En Georgia, informes oficiales estiman que residen más de 200 mil inmigrantes indocumentados, entre los que se encuentra una pequeña cantidad de nicaragüenses en comparación con la comunidad que vive en Miami o California.
NICAS CON ESPERANZAS
Frente a las duras leyes, el matrimonio compuesto por los managuas Juan Rueda y su esposa Judith Montenegro, aseguran que mantienen las esperanzas.
“Deseaba que se aprobara la reforma a la ley migratoria para tener un trabajo más seguro. Lo que más quiero es un permiso de trabajo, pero tenemos que esperar. Las esperanzas son las últimas que se pierden”, dijo optimista Juan Rueda.
La otra pareja de nicas indocumentados, formada por Marcela Varela, de La Paz Centro y Jesse Nelson Santos, de la Costa Caribe, quienes tienen siete años de residir en Atlanta. Los dos viajaron con visa mexicana hasta la ciudad de Matamoros, México, luego cruzaron la frontera pagándole a un “coyote”.
Marcela Varela dice que “tengo esperanzas muy adentro de mi corazón, yo siempre pongo mi voluntad en Dios y debemos mantener la fe”.
El esposo de Marcela, Jesse Nelson, expresa que “aunque hayan parado las discusiones en el Senado, yo tengo las esperanzas de que en diciembre de este año voy a tener mis papeles para ir a gritar (la Purísima), a rezar con amor y alegría.

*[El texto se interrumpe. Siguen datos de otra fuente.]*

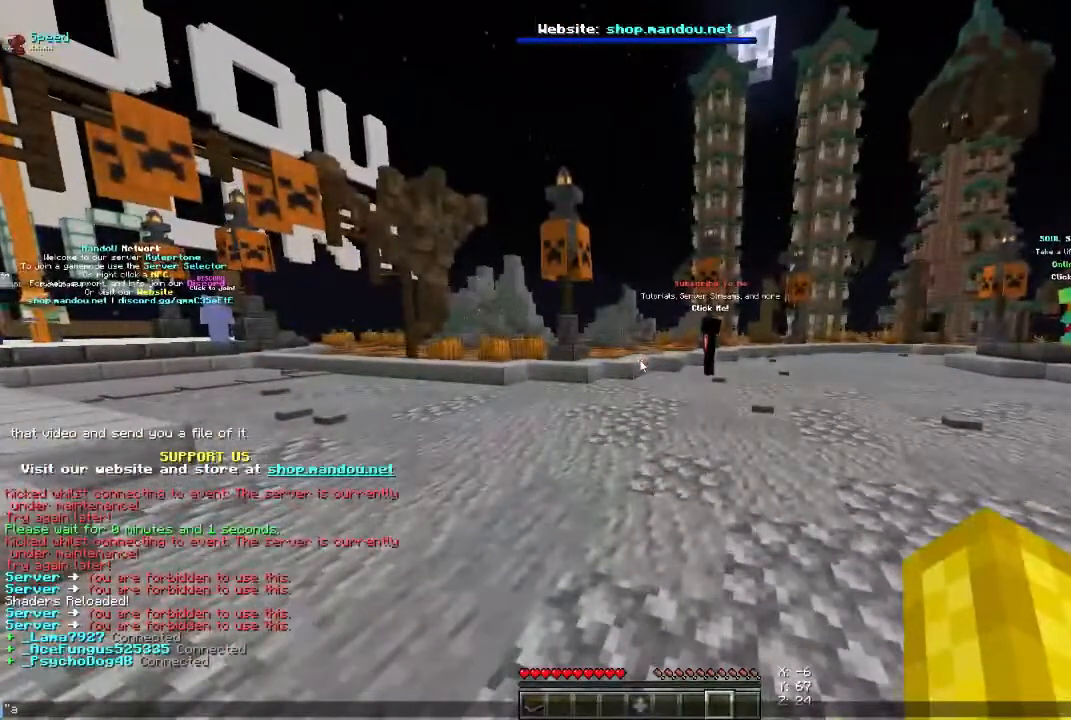
{"keys": [], "mouse": [], "events": []}
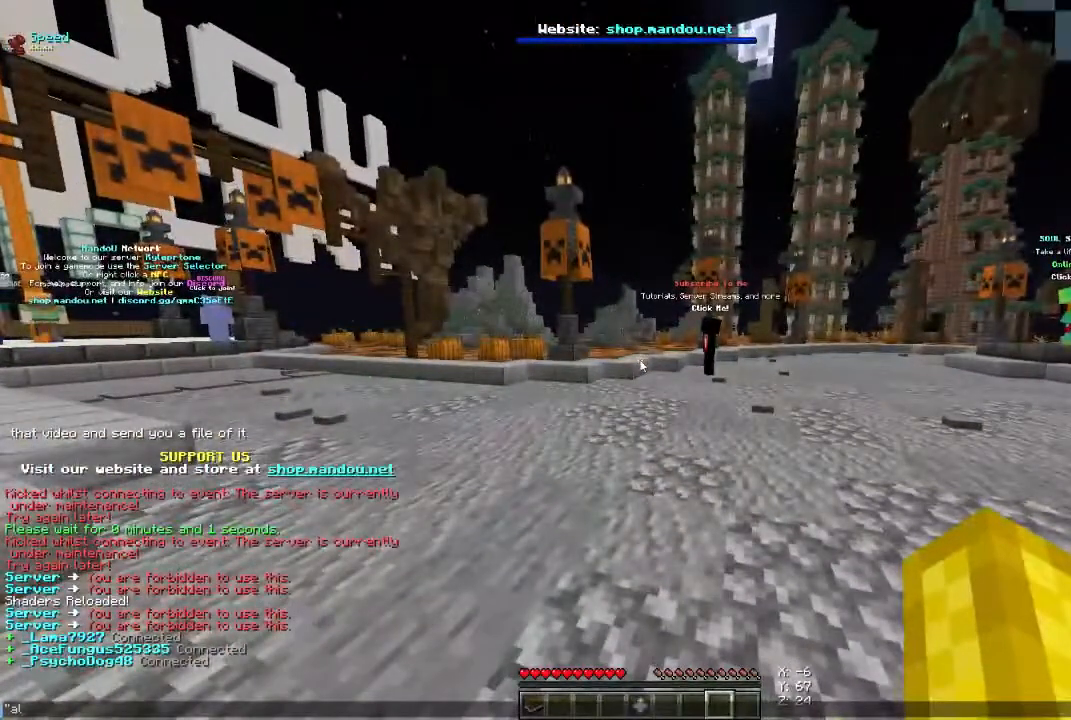
{"keys": [], "mouse": [], "events": []}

Algo me lo dice aquí adentro y se lo estoy pidiendo a la virgencita”.
LAS EXPECTATIVAS
Juan Rueda y su esposa Judith Montenegro declararon que trabajan con muchas expectativas por lo que pueda pasar, dada su situación ilegal.
Ella limpia casas y él labora como carpintero en una compañía de construcción que edifica grandes tanques en los que se purifica el agua. Su trabajo es construir el armazón de madera donde va el concreto. Le están pagando a 12 dólares la hora y trabaja 10 horas diarias.
“En esta compañía me aceptan sin documentos, lo que pasa es que los gringos no quieren hacer este tipo de trabajo, como es estar a la orilla de las aguas negras”, explica Rueda.
Juan Rueda dijo que tiene cinco años de estar manejando sin licencia. “Con la nueva Ley de Georgia ando con gran tensión porque no tengo ninguna identidad ni licencia. Lo que andaré es el pasaporte de Nicaragua «.
Antes de ingresar a los Estados Unidos, Rueda trabajó durante 14 años para el Ejército nicaragüense. Llegó a tener el rango de Teniente Primero y era profesor de criminalista en la Academia militar José Dolores Estrada. Ahora su sueño es tener sus documentos en regla y seguir trabajando en EE.UU.